Nas arquibancadas do Brasil, a torcida do Corinthians gritou e fez virar slogan o “Eu nunca vou te abandonar”. E os fanáticos realmente estiveram ali, do lado do Timão, por onde ele passou durante a Série B. O mesmo não aconteceu com o elenco rebaixado, até mesmo por uma questão técnica. Dos 39 atletas que faziam parte daquele grupo, apenas oito continuaram para ajudar no retorno à elite.

Desses remanescentes, seis tiveram participação mais ativa nesta temporada: o goleiro Felipe, o zagueiro Fábio Ferreira, o volante/lateral Carlos Alberto, o volante Nilton, o meia Lulinha e o atacante Dentinho. Os outros dois, Bruno Octávio e Marcelo Oliveira, passaram a maior parte do ano no departamento médico.
"Quero conquistar um título de expressão pelo Corinthians no ano que vem. Não quero ir embora sem fazer isso"
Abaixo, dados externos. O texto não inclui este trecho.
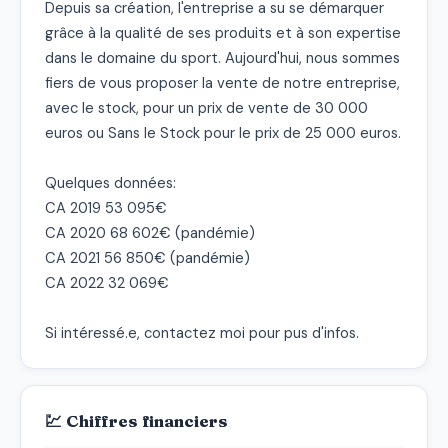
Depuis sa création, l'entreprise a su se démarquer 
grâce à la qualité de ses produits et à son expertise 
dans le domaine du sport. Aujourd'hui, nous sommes 
fiers de vous proposer la vente de notre entreprise, 
avec le stock, pour un prix de vente de 30 000 
euros ou Sans le Stock pour le prix de 25 000 euros.

Quelques données:

CA 2019 53 095€

CA 2020 68 602€ (pandémie)

CA 2021 56 850€ (pandémie)

CA 2022 32 069€

Si intéressé.e, contactez moi pour pus d'infos.
💹 Chiffres financiers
Dos que permaneceram, os de mais destaque foram Felipe e Dentinho. O goleiro, depois de confusão e polêmica sobre sua renovação de contrato, foi um dos principais jogadores durante a campanha do vice na Copa do Brasil. Em seguida, porém, foi afastado do time por Mano Menezes. Retomou seu lugar mais tarde e conseguiu terminar a temporada por cima. E sonhando alto.
- Eu quero conquistar um título de expressão pelo Corinthians no ano que vem. Não quero ir embora sem fazer isso - declarou o camisa 1.
Jovens promessas têm caminhos diferentes no ano
Já Dentinho, que no ano passado era uma promessa, agora é uma realidade. Artilheiro do time na temporada, o jovem atacante se firmou, conseguiu aumento, um contrato maior e caiu nas graças da Fiel. E mais: é um dos homens de confiança do técnico Mano Menezes, com cadeira praticamente cativa entre os titulares.
- Sofri com o rebaixamento, porque era meu primeiro ano como profissional. Estou vivendo um momento muito bom e os gols estão saindo - disse o artilheiro.
"Sofri com o rebaixamento, porque era meu primeiro ano como profissional. Estou vivendo um momento muito bom e os gols estão saindo"
Amigo de Dentinho nas categorias de base, Lulinha também continuou. Mas não teve a mesma sorte. Foi o principal alvo dos poucos protestos de torcedores no ano. De qualquer maneira, jogou bastante e contou com o apoio do treinador alvinegro. Já Carlos Alberto se firmou como curinga, atuando de volante e lateral-direito.
O zagueiro Fábio Ferreira, um dos mais perseguidos pela torcida após o rebaixamento, principalmente por ter sido acusado de baladeiro, terminou a temporada em alta. Enquanto Chicão esteve suspenso pelo STJD, ele assumiu a condição de titular e deixou a sua marca em alguns jogos.
Por último, Nilton. O volante chegou a ter algumas chances como titular, mas uma seqüência de lesões o tirou a oportunidade de ter um ano melhor.